Document text: Begin
Re: Transformation of Non-ASCII headers


Sam Roberts wrote:

Quoteing blilly(_at_)erols(_dot_)com, on Tue, Feb 11, 2003 at 09:09:16AM -0500:

Sam Roberts wrote:

Quoteing blilly(_at_)erols(_dot_)com, on Mon, Feb 10, 2003 at 05:39:26PM -0500:

The draft permits a UA to generate raw utf-8. That is then passed to
an injection agent, which determines that one or more newsgroups are
moderated.  Existing injection agents do not transform raw-utf-8,
and no existing or future injection agent can transform any untagged
8-bit content without charset and language information.



Why not?

The charset seems clearly to be utf-8!


No, in fact Usenet (and mail) abounds with a large variety
of untagged 8-bit charsets.



Sorry, none of that is validly encoded, and has specifically NO meaning,
unless assigned one.


Incorrectly tagging something other than utf-8 *as* utf-8
makes it worse; at least the untagged cruft is clearly
illegal -- incorrectly labelling it doesn't fix it, it
only compunds the error.

Backwards compatibility with standards compliant messages, that I
understand, but backwards compatiblity with invalidly encoded messages?
Document text: End
Dataset excerpts: Begin
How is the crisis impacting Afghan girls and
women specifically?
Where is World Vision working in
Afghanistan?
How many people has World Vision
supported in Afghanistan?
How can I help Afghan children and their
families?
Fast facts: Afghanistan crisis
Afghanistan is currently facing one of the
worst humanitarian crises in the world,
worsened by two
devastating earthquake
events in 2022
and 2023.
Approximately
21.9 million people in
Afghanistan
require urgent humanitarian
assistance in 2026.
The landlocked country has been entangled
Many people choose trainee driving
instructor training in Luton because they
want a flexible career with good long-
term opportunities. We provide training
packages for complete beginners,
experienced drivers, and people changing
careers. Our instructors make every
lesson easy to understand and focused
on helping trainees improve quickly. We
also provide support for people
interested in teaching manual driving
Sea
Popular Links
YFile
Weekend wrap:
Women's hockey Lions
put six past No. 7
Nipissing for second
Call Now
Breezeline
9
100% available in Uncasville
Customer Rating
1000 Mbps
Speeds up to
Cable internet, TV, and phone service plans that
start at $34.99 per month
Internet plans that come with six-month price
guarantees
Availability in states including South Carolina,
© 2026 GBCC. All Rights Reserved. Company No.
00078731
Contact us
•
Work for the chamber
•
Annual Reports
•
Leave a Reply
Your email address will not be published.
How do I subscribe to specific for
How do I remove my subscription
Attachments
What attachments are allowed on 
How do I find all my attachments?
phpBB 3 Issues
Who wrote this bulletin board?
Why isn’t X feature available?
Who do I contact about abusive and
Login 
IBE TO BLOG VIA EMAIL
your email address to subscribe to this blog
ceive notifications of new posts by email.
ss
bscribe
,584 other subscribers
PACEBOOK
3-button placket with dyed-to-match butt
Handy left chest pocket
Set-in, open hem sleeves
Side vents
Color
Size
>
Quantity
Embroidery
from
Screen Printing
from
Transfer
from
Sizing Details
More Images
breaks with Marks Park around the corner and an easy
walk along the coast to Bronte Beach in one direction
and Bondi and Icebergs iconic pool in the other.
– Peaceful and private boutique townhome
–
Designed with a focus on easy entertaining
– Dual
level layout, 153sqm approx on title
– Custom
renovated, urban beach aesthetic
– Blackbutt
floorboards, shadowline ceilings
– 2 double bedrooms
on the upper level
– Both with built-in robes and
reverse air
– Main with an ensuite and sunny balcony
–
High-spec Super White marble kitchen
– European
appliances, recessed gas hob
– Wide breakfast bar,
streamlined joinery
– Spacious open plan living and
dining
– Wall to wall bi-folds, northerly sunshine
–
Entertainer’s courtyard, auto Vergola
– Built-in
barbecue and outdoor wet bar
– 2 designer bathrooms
Dataset excerpts: End
Problems to work on:
• a. In the thread on non-ASCII headers, what does the draft permit a UA to generate?
• b. Continue the thread on transforming non-ASCII headers, picking up after its final line.

Numbered answers:
• a. Raw utf-8.

• b.
Before utf-8 can be adopted, there needs to be a transition
period where there is a moratorium on *all* untagged 8-bit
header field content as a prerequisite to a state where
the only untagged 8-bit content is utf-8.  The current
Usefor draft lacks such a transition plan.

And a langugae tag is only allowed for paramaters, and even there is
optional, is it not?


No, language-tagging is provided by MIME for RFC 2047
encoded-words also.



And is still optional, so does nothing to explain why you would make the
statement "no existing or future injection agent can transform any
untagged 8-bit content without charset and language information".


Incorrect; it is "optional" only in the sense that the *user*
need not specify a language. If the user wishes to specify a
language, the protocols MUST provide for preservation of that
language information. See RFC 2277 section 4.

Apparently there are problems, but lack of charset information and
language tagging doesn't seem to be.


There indeed are problems, and the lack of tagging are among them.
Lack of charset tagging could possibly be overcome by a suitable
transition plan, but language tagging provision in the protocol
which carries end-to-end is an absolute requirement which can
only be currently met in a compatible manner via RFC 2047/2231
methods.